Below are lines of records; copy exactly those from the one containing "urheilutapahtumiin. Kun osallistuja" through the one containing "Значимость предмета статьи", leaving the pictures behind.

*** Opening of INFORMATION PROVIDED ***

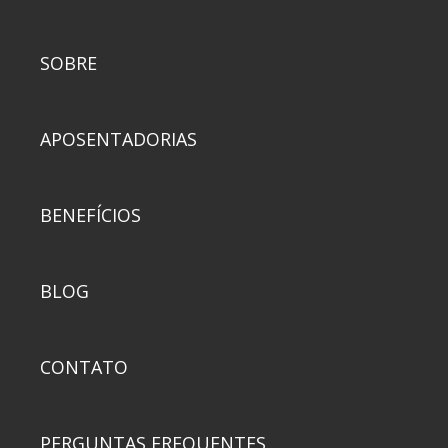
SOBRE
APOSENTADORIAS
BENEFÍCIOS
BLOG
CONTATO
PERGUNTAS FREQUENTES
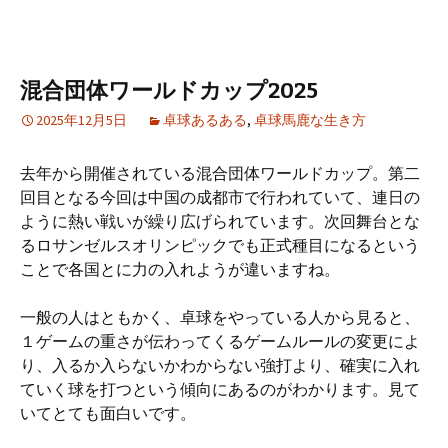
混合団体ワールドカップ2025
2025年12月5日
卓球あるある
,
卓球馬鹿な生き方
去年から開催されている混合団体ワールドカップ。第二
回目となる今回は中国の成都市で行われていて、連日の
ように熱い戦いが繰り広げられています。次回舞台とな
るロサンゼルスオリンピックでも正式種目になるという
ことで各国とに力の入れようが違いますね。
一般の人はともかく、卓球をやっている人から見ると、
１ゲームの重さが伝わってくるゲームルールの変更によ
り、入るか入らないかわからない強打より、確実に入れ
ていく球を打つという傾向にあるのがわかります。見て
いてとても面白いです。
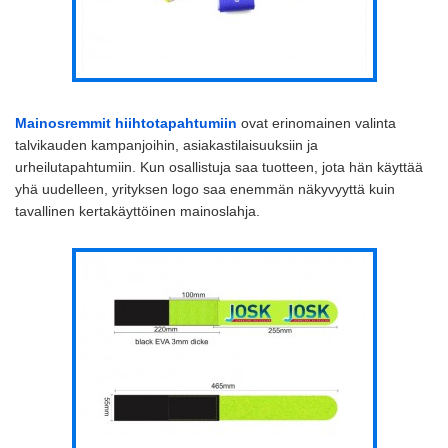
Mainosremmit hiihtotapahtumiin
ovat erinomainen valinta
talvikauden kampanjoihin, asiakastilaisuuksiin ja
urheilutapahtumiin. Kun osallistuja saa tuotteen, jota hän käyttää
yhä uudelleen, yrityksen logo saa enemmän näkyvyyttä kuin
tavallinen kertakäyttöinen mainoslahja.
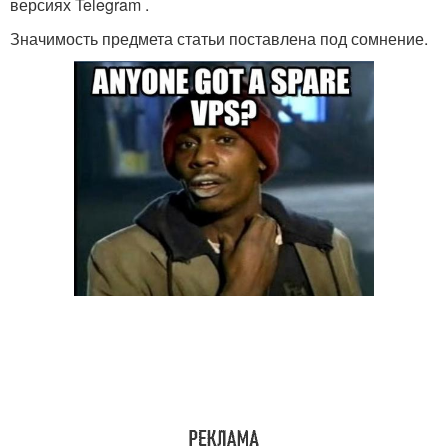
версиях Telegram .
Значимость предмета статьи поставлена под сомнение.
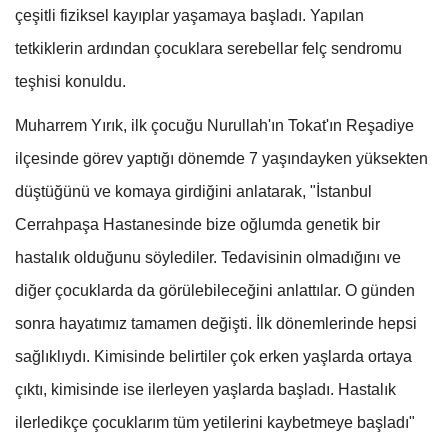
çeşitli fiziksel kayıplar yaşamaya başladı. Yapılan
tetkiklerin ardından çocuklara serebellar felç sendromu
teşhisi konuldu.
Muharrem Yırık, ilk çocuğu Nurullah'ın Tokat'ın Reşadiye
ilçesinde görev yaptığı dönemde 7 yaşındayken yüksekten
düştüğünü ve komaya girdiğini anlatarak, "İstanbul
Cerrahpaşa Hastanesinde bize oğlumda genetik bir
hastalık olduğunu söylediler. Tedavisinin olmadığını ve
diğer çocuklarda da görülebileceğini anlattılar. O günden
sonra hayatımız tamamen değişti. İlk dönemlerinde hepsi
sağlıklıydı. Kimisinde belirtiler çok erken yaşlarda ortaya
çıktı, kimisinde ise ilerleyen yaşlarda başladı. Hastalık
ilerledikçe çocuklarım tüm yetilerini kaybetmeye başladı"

*** Close of INFORMATION PROVIDED ***
*** Opening of INFORMATION PROVIDED ***

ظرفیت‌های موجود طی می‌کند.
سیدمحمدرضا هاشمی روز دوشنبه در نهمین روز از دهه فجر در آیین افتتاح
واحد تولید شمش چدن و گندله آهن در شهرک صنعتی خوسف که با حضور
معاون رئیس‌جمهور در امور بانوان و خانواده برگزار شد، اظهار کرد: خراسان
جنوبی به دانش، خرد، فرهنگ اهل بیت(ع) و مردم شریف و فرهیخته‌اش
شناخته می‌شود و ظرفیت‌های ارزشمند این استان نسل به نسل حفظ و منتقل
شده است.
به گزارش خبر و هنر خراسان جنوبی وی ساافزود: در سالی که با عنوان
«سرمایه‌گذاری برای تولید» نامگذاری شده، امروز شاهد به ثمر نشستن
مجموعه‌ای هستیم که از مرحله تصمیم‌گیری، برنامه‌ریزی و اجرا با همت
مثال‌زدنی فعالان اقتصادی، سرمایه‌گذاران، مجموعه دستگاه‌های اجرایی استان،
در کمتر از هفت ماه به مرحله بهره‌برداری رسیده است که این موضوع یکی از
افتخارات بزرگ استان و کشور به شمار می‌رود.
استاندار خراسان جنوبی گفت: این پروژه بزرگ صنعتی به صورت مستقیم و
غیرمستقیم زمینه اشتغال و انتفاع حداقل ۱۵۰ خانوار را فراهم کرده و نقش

*** Close of INFORMATION PROVIDED ***

> _ANSWER AREA_
urheilutapahtumiin. Kun osallistuja saa tuotteen, jota hän käyttää
yhä uudelleen, yrityksen logo saa enemmän näkyvyyttä kuin
tavallinen kertakäyttöinen mainoslahja.
версиях Telegram .
Значимость предмета статьи поставлена под сомнение.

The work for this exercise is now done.